Dans un pensionnat rwandais, des jeunes filles de la haute société sont élevées à l'écart du monde, sur un plateau situé à la source du Nil. Le lycée Notre-Dame du Nil, géré par des religieuses, est pourtant à la pointe de la modernité dans son action pour l'éducation des femmes : « Elle était assurée que sa fille recevrait au lycée Notre-Dame du Nil l'éducation démocratique et chrétienne qui convenait à l'élite féminine d'un pays qui avait fait la révolution sociale qui l'avait débarrassé des injustices féodales. »

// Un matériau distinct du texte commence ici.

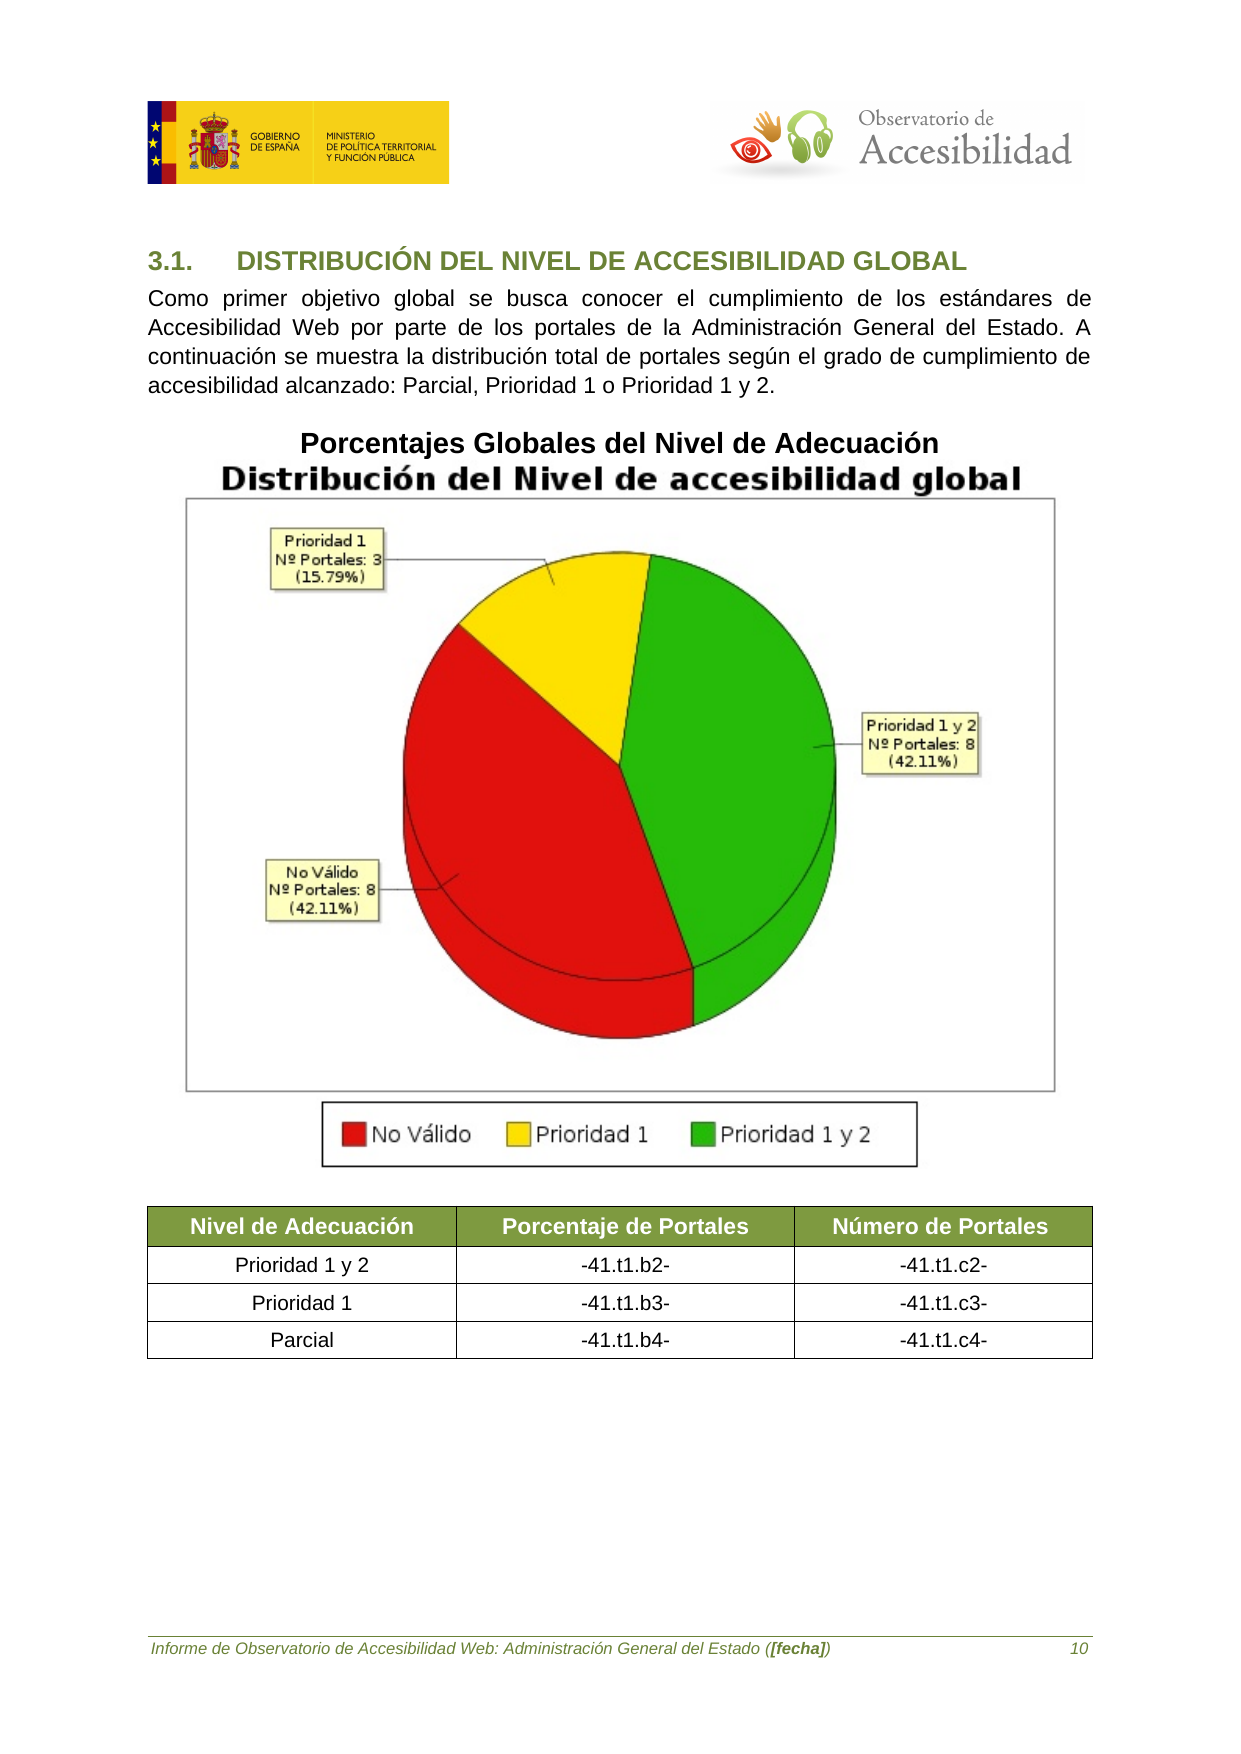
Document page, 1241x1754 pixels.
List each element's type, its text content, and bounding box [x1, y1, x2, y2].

table_cell -41.t1.c2- [795, 1247, 1092, 1283]
table_cell -41.t1.c4- [795, 1322, 1092, 1358]
picture [147, 101, 450, 184]
text Porcentajes Globales del Nivel de Adecuación [148, 426, 1092, 460]
table_cell -41.t1.c3- [795, 1284, 1092, 1321]
table_header Porcentaje de Portales [457, 1207, 794, 1246]
picture [710, 101, 1086, 184]
table_cell -41.t1.b3- [457, 1284, 794, 1321]
table_cell Prioridad 1 [148, 1284, 456, 1321]
table_header Nivel de Adecuación [148, 1207, 456, 1246]
table_cell -41.t1.b4- [457, 1322, 794, 1358]
table_cell Prioridad 1 y 2 [148, 1247, 456, 1283]
subtitle Distribución del nivel de accesibilidad global [148, 245, 1092, 276]
picture [178, 459, 1062, 1169]
table_header Número de Portales [795, 1207, 1092, 1246]
table_cell Parcial [148, 1322, 456, 1358]
table_cell -41.t1.b2- [457, 1247, 794, 1283]
text Como primer objetivo global se busca conocer el cumplimiento de los estándares de Accesibilidad Web por parte de los portales de la Administración General del Estado. A continuación se muestra la distribución total de portales según el grado de cumplimiento de accesibilidad alcanzado: Parcial, Prioridad 1 o Prioridad 1 y 2. [148, 285, 1092, 398]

Et pourtant, le lycée est le creuset des tensions qui agitent le Rwanda dans les années 1970, alors que les hutus ont pris le pouvoir, soutenu par les colonisateurs belges. Tensions entre les filles de différents partis, mais surtout tensions entre les "vraies rwandaises du peuple majoritaire" et les quelques filles tsutsies, admises pour des questions de quota (étant l'espoir de leur famille, car quand on est étudiant, on n'est plus ni hutu ni tsutsi, "comme si on appartenait à une autre ethnie, celle que les Belges appelaient naguère les 'évolués'", alors qu'elles savent qu'elles n'auront pas plus de travail après). Plus pauvres, méprisées, considérées comme des "Inyenzi, des cafards, des serpents, des animaux nuisibles" elles sont l'objet de réflexions considérées comme normales, de vexations. Jusqu'à l'apothéose final qui préfigure le génocide de 1994.



"La Mort a établi son règne sur notre pauvre Rwanda. Elle a son projet, elle est décidée à l'accomplir jusqu'au bout. Je reviendrais quand le soleil de la vie brillera à nouveau sur notre Rwanda".



C'est un roman extrêmement puissant, écrit par une rescapée du génocide tsutsi. Si certaines parties sont très dures, elles sont le reflet de la réalité et l'auteur parvient très bien à rendre l'ambiance de cette époque à travers les scènes de frustrations, de tensions. Mais elle nous plonge également au cœur de la culture rwandaise, évoquant les modes de vie, entre tradition et modernité, les fractures de la société, les croyances et superstitions, avec une plume aisée et agréable.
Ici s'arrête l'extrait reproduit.